The other person contacted me too. Does that matter?

Often, yes. The Commonwealth must prove that each act was willful and malicious, meaning intentional and without justification, and that the acts seriously alarmed the complainant. A full thread that shows mutual contact, invitations to communicate, or responses inconsistent with alarm undermines several elements at once. Selective screenshots are common in these cases, and one of the first defense tasks is recovering the complete exchange from both sides, including messages the complainant sent after the acts they describe as alarming.

Can the person who applied for the complaint drop the charge?

No. Once a complaint issues, the case belongs to the Commonwealth, and only the prosecutor or the court can end it. A complainant’s change of heart may affect the strength of the case, but it does not dismiss the charge, and pressuring a complainant to withdraw can constitute intimidation of a witness under c. 268, § 13B, a felony. The lawful paths to ending the case are described on our page on how Massachusetts criminal cases get dismissed.

I received a notice for a clerk-magistrate hearing on criminal harassment. What should I do?

Treat the hearing as the most important stage of the case, because a complaint denied there creates no CORI entry at all. Do not contact the complainant, do not post about the dispute, and do not attend without counsel. Under Commonwealth v. Salvatore, 103 Mass. App. Ct. 605 (2023), testimony given at the show cause hearing counts in the probable cause analysis, so what is said in that room can either end the case or build the record against you. Preparation is covered in our clerk-magistrate hearing FAQs.

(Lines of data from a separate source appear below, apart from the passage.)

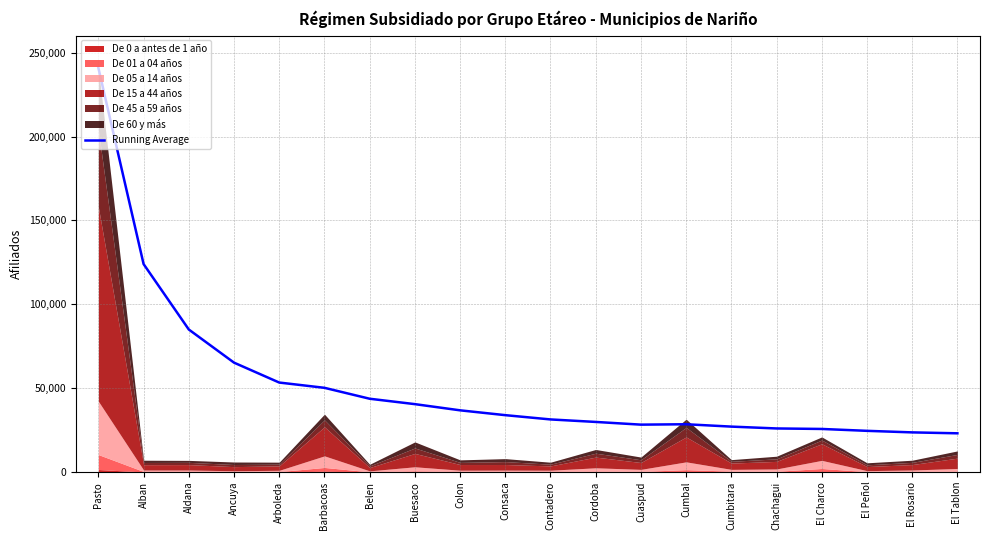

Is it true that the value at Cuaspud is 12983.1?

False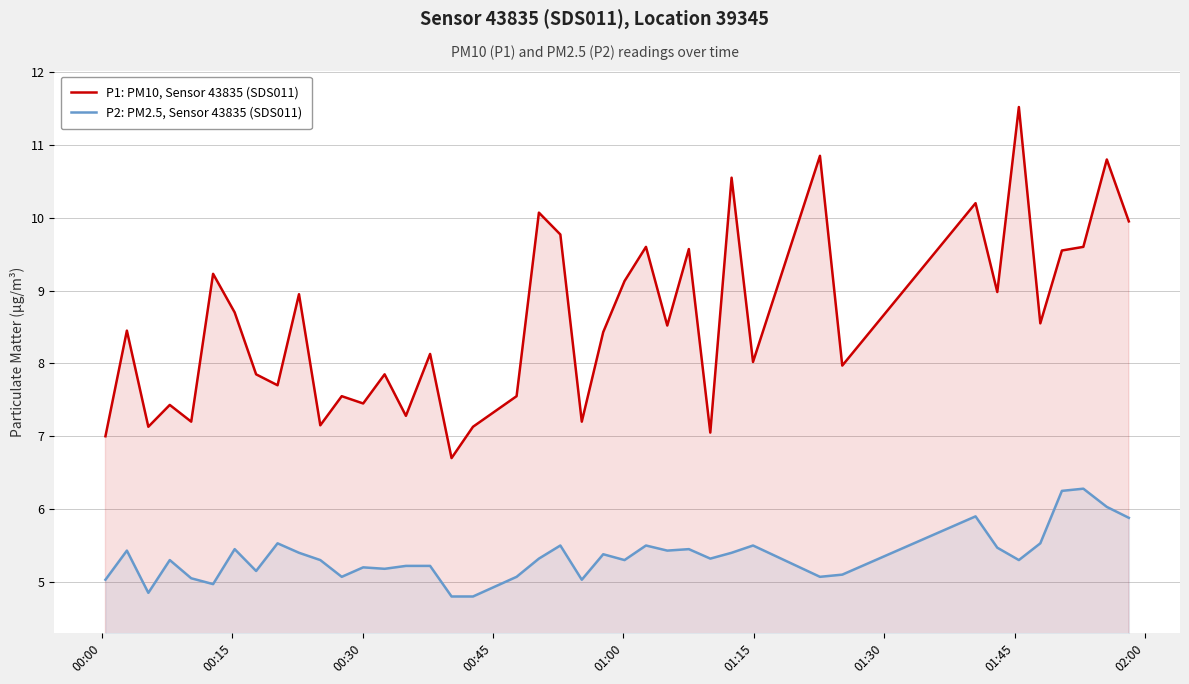

What is the minimum value for P1: PM10, Sensor 43835 (SDS011)?

6.7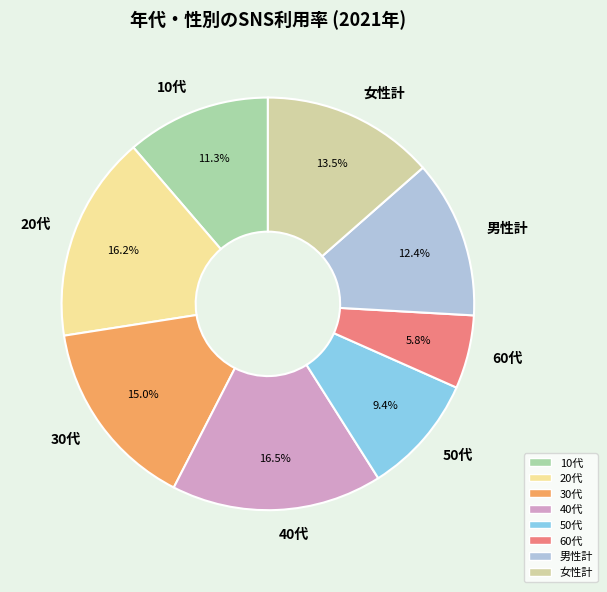

The 20代 slice represents 16% of the pie. True or false?

True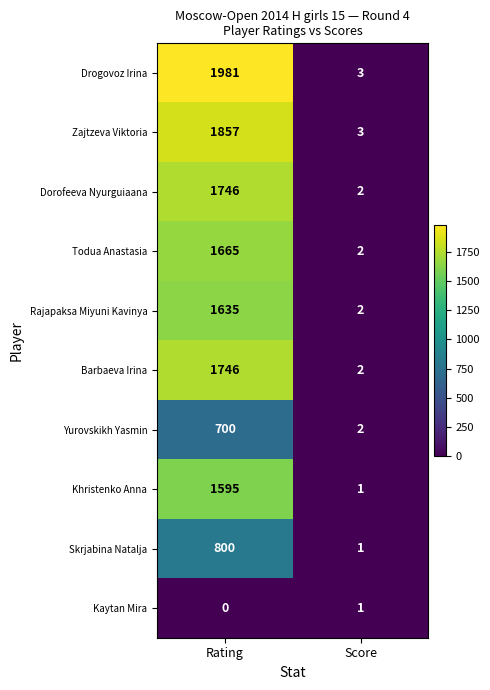

Reading left to right, what are all the values shown in this chart?

Drogovoz Irina: 1981	3
Zajtzeva Viktoria: 1857	3
Dorofeeva Nyurguiaana: 1746	2
Todua Anastasia: 1665	2
Rajapaksa Miyuni Kavinya: 1635	2
Barbaeva Irina: 1746	2
Yurovskikh Yasmin: 700	2
Khristenko Anna: 1595	1
Skrjabina Natalja: 800	1
Kaytan Mira: 0	1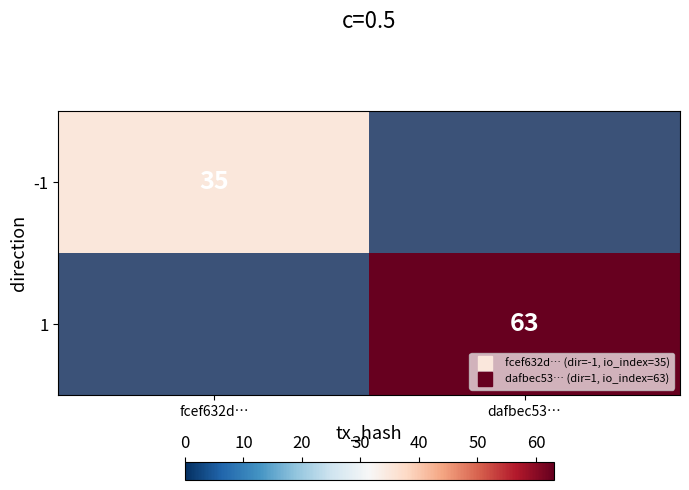

The value of 1 at dafbec53… is 63.0. True or false?

True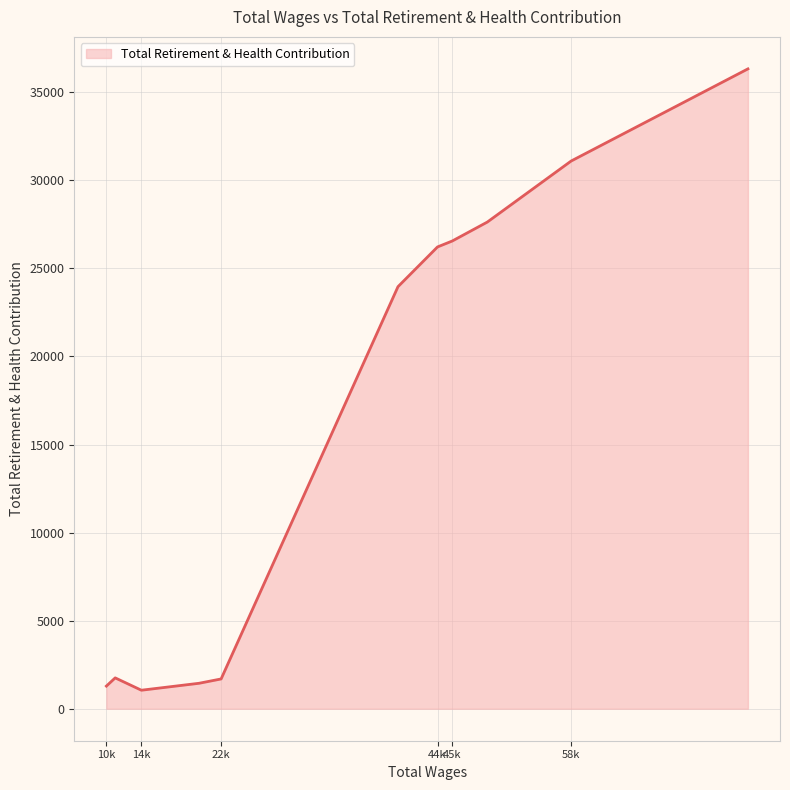

What is the smallest value displayed?

1051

Should I record the other person to prove what really happened?

No. Massachusetts is a two-party consent state, and secretly recording a conversation is a felony under G.L. c. 272, § 99, even on your own phone and even to document what you believe is harassment of you. Using or disclosing such a recording is a separate crime. Preserve messages, call logs, voicemails, and witnesses instead, and let counsel decide what can be used. The rules are explained on our page on Massachusetts wiretap law and secret recordings.

Will a criminal harassment charge show up on my record, and can it be sealed?

A charge creates a CORI entry at arraignment regardless of the outcome. A dismissal can be sealed after three years and a misdemeanor conviction after three years from the end of the sentence, with longer periods for felonies, under the rules on our sealing and expungement page. A complaint denied at the clerk-magistrate stage never reaches the CORI at all, which is why the earliest stage of the case matters most.

Does a criminal harassment case affect a professional license or immigration status?

It can. Licensing boards ask about charges as well as convictions, and an arraignment alone can trigger reporting obligations for nurses, physicians, attorneys, teachers, and securities professionals, as described on our professional license page. For noncitizens, harassment and stalking dispositions can carry immigration consequences, particularly where a protective order is involved; the framework is on our immigration consequences page. Both concerns argue for resolving the case before arraignment where possible.

What are the most common defenses to a criminal harassment charge?

The defenses track the elements: fewer than three qualifying acts; acts not directed at the specific complainant; acts that are protected speech rather than true threats or fighting words; a legitimate purpose that negates malice, such as litigation, debt collection, or co-parenting communication; the absence of serious alarm in fact; and conduct that would not cause a reasonable person substantial emotional distress. Digital cases add attribution and authentication challenges and motions to suppress unlawfully obtained devices and messages. A motion to dismiss the complaint for lack of probable cause is available after the clerk-magistrate stage.